*PROBLEM*
When you reach the line with "[58,429,89,438] intsall ->" in the listing below, transcribe it and each line after it up to and including the line with "[166,540,209,552] promted ->", exactly and with nothing else.

*DATASET EXCERPTS*
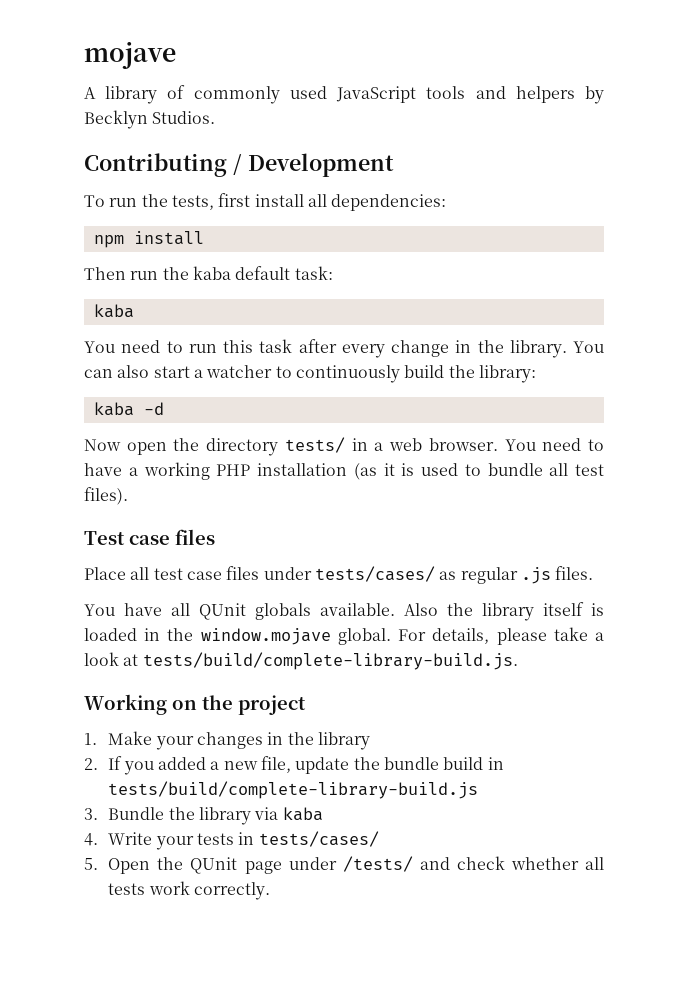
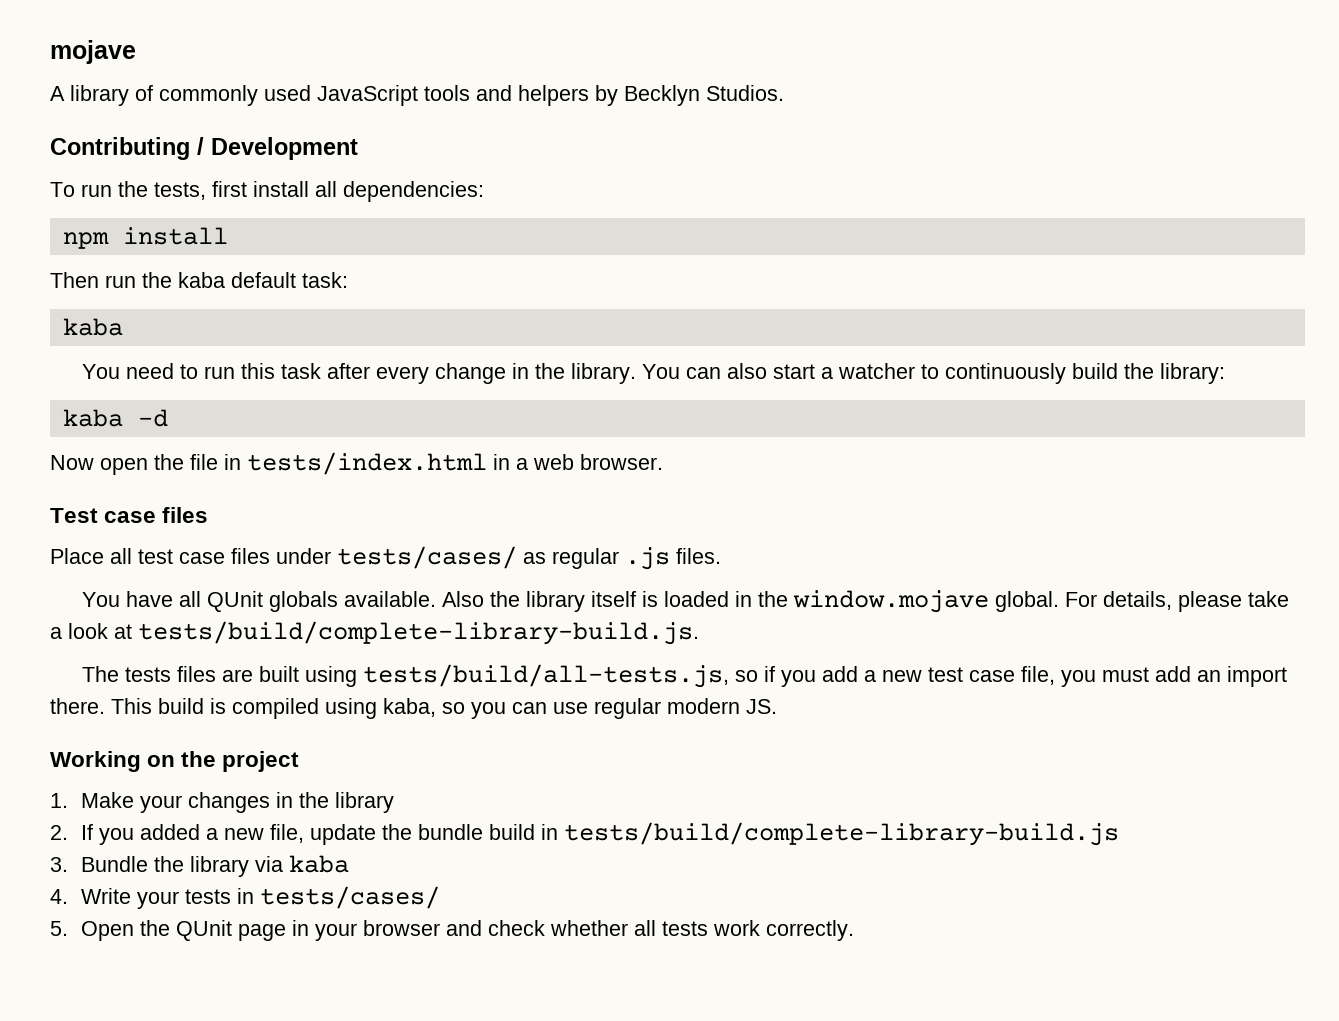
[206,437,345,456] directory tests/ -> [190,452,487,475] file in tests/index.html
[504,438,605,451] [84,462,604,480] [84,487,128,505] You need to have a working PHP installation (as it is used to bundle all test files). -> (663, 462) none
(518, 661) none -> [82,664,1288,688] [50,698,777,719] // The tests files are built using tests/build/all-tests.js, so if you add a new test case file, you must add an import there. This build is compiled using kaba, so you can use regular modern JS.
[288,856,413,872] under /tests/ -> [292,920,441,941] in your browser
--
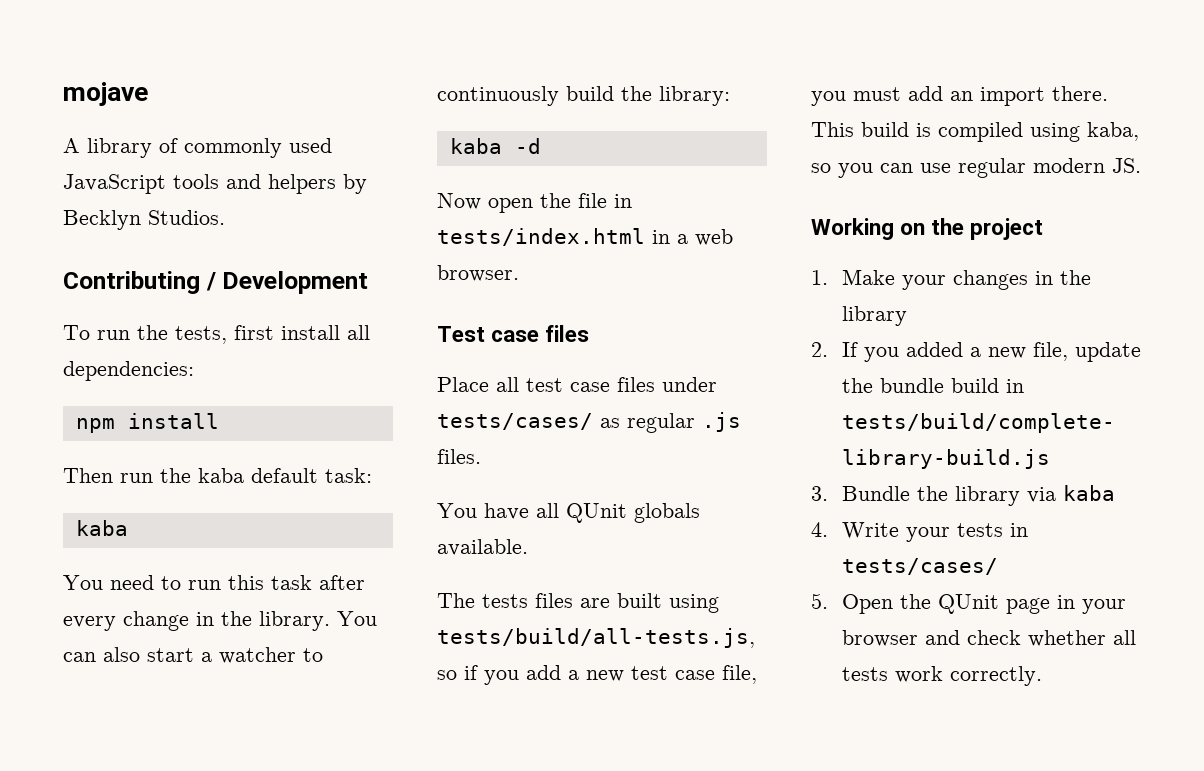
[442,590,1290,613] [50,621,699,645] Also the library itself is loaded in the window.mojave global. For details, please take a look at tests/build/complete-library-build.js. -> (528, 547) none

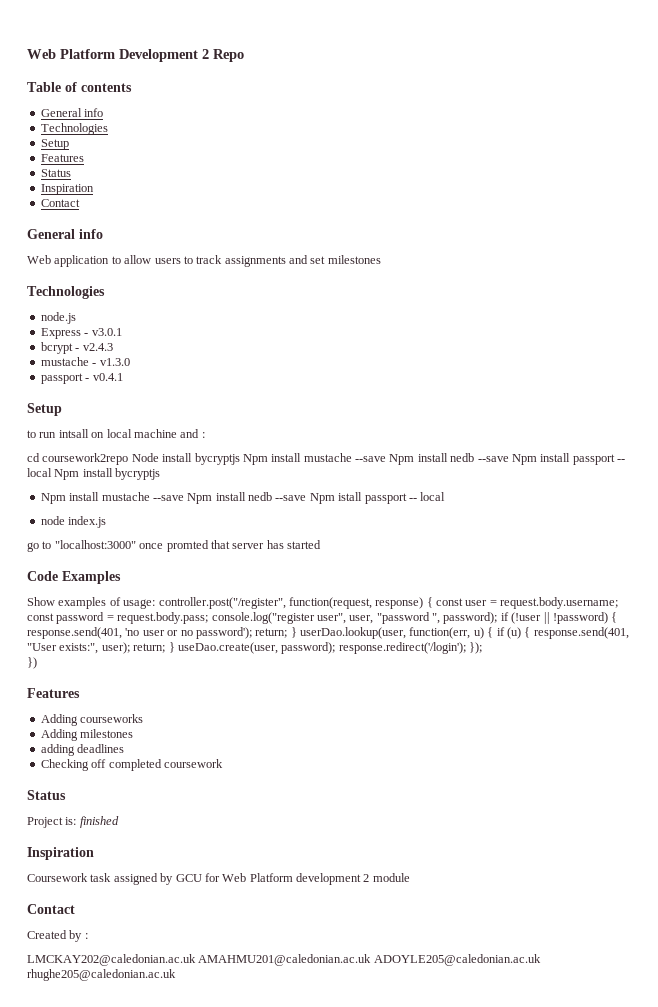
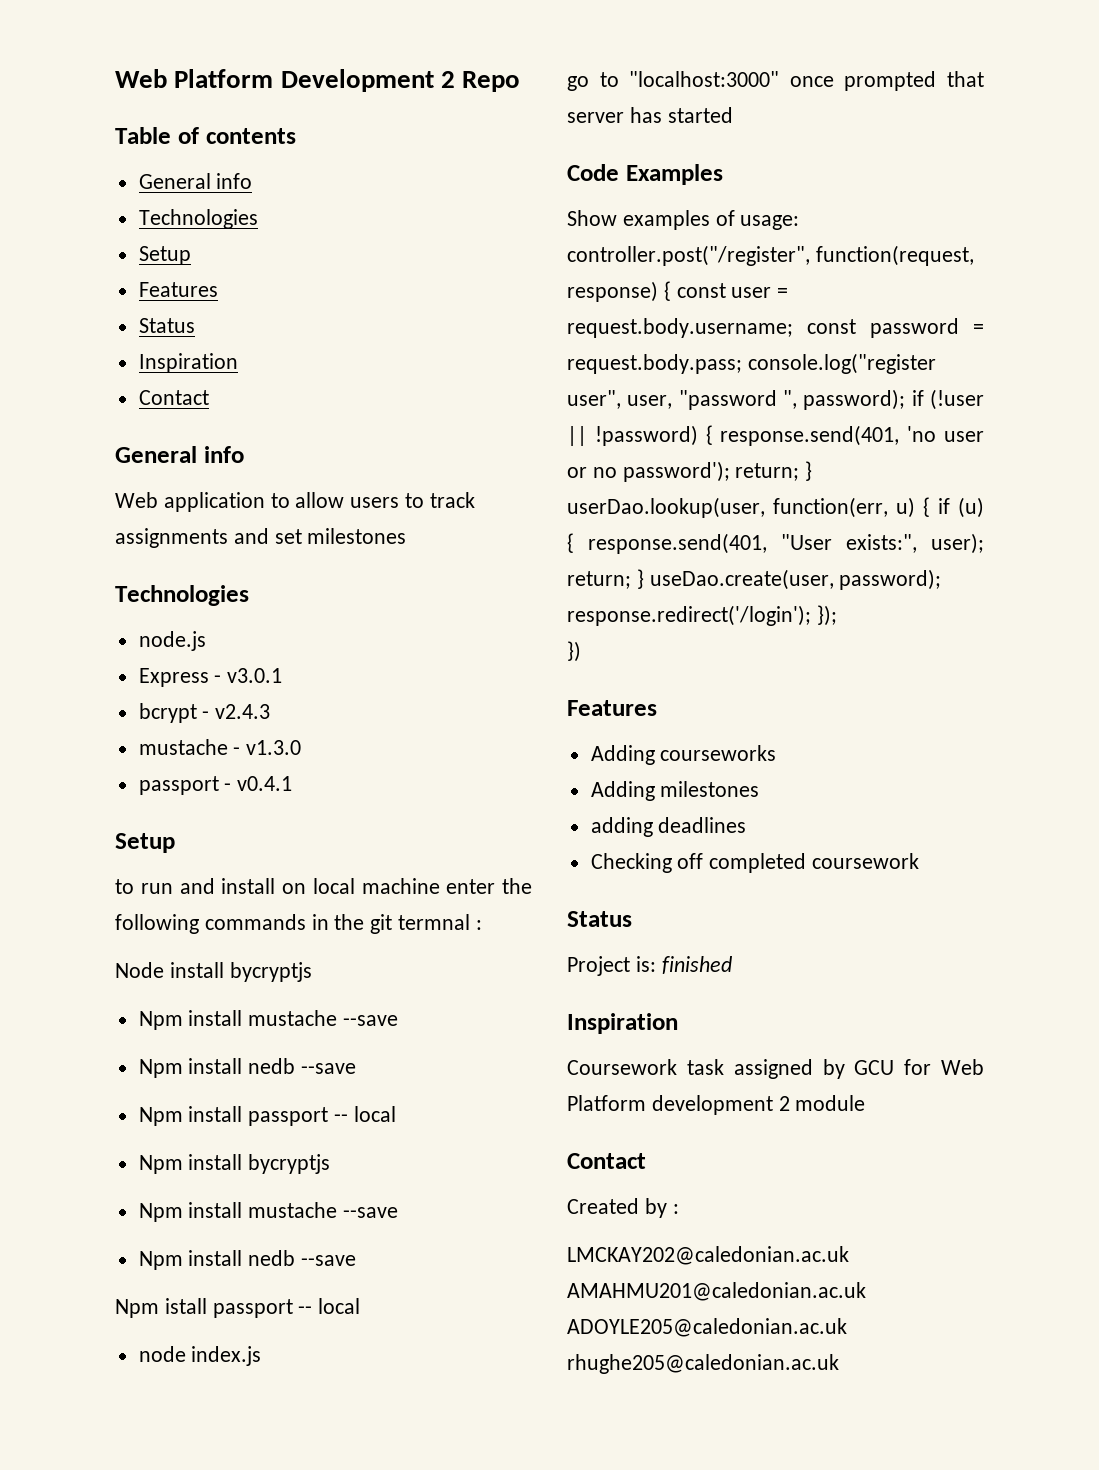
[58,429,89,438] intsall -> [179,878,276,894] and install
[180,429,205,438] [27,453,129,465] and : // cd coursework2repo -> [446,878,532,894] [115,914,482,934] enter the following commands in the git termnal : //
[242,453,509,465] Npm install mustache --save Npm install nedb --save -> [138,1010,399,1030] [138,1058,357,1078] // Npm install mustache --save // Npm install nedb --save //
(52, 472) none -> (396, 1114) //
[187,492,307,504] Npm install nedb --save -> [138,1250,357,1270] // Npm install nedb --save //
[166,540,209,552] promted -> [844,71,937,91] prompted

*WRITTEN RESPONSE*
[58,429,89,438] intsall -> [179,878,276,894] and install
[180,429,205,438] [27,453,129,465] and : // cd coursework2repo -> [446,878,532,894] [115,914,482,934] enter the following commands in the git termnal : //
[242,453,509,465] Npm install mustache --save Npm install nedb --save -> [138,1010,399,1030] [138,1058,357,1078] // Npm install mustache --save // Npm install nedb --save //
(52, 472) none -> (396, 1114) //
[187,492,307,504] Npm install nedb --save -> [138,1250,357,1270] // Npm install nedb --save //
[166,540,209,552] promted -> [844,71,937,91] prompted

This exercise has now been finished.